LONDON, Feb 21 (Reuters) - Euro zone business activity saw very tepid growth in February as demand fell at a faster pace and an expansion in services barely offset a long-running decline in manufacturing, a survey showed.
HCOB's preliminary composite euro zone Purchasing Managers' Index, compiled by S&P Global, held steady at January's 50.2 in February, only just above the 50 mark separating growth from contraction.
A Reuters poll had predicted a small lift to 50.5.
"Economic output in the euro zone is barely moving at all. The somewhat milder recession in the manufacturing sector is only just being overcompensated for by the barely noticeable growth in the services sector, " said Cyrus de la Rubia, chief economist at Hamburg Commercial Bank.

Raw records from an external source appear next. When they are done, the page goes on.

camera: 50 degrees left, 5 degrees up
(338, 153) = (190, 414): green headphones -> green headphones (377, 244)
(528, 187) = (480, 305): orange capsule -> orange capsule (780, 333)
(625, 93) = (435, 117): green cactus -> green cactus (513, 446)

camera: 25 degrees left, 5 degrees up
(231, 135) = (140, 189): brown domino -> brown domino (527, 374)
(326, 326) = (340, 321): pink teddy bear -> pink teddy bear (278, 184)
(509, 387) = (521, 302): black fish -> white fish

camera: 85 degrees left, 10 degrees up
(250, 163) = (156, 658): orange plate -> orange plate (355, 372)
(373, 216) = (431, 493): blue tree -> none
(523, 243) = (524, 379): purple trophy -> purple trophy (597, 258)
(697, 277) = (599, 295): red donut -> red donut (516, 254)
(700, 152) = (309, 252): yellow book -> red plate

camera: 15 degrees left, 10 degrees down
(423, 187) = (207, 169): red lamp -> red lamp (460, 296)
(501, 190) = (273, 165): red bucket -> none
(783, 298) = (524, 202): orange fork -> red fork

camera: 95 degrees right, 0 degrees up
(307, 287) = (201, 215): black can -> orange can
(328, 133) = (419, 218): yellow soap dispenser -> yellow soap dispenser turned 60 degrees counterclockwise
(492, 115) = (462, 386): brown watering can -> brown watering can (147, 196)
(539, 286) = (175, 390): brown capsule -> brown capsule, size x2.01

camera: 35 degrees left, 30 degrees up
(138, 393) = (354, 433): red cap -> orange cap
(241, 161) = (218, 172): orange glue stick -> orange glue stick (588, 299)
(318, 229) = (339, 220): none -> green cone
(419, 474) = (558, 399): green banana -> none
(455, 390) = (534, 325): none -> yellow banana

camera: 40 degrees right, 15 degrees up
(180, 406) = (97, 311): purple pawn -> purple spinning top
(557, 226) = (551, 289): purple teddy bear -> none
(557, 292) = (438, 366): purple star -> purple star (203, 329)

"These figures therefore do not yet point to a recovery in the euro zone."
Overall demand declined for a ninth straight month and at a faster pace. The composite new business index dropped to 48.6 from 49.3 last month.
The PMI for the bloc's dominant services industry fell to 50.7 from 51.3 in January, confounding expectations in the Reuters poll for an uptick to 51.5.
Demand for services fell and some of the activity was generated by completing previous orders. The services backlogs of work index dropped to 46.7 from 48.0, its lowest reading since late 2020 when the world was in the grip of the COVID-19 pandemic.
A PMI for the manufacturing industry which has been sub-50 for approaching three years did, however, improve to 47.3 from 46.6. The Reuters poll had predicted a more modest lift to 47.0.
An index measuring factory output that feeds into the composite PMI jumped to 48.7 from 47.1.
But optimism among manufacturers remained strong despite the threat of tariffs from U.S. President Donald Trump. The future output index dipped to 59.6 from 60.5 but remained above its long-run average.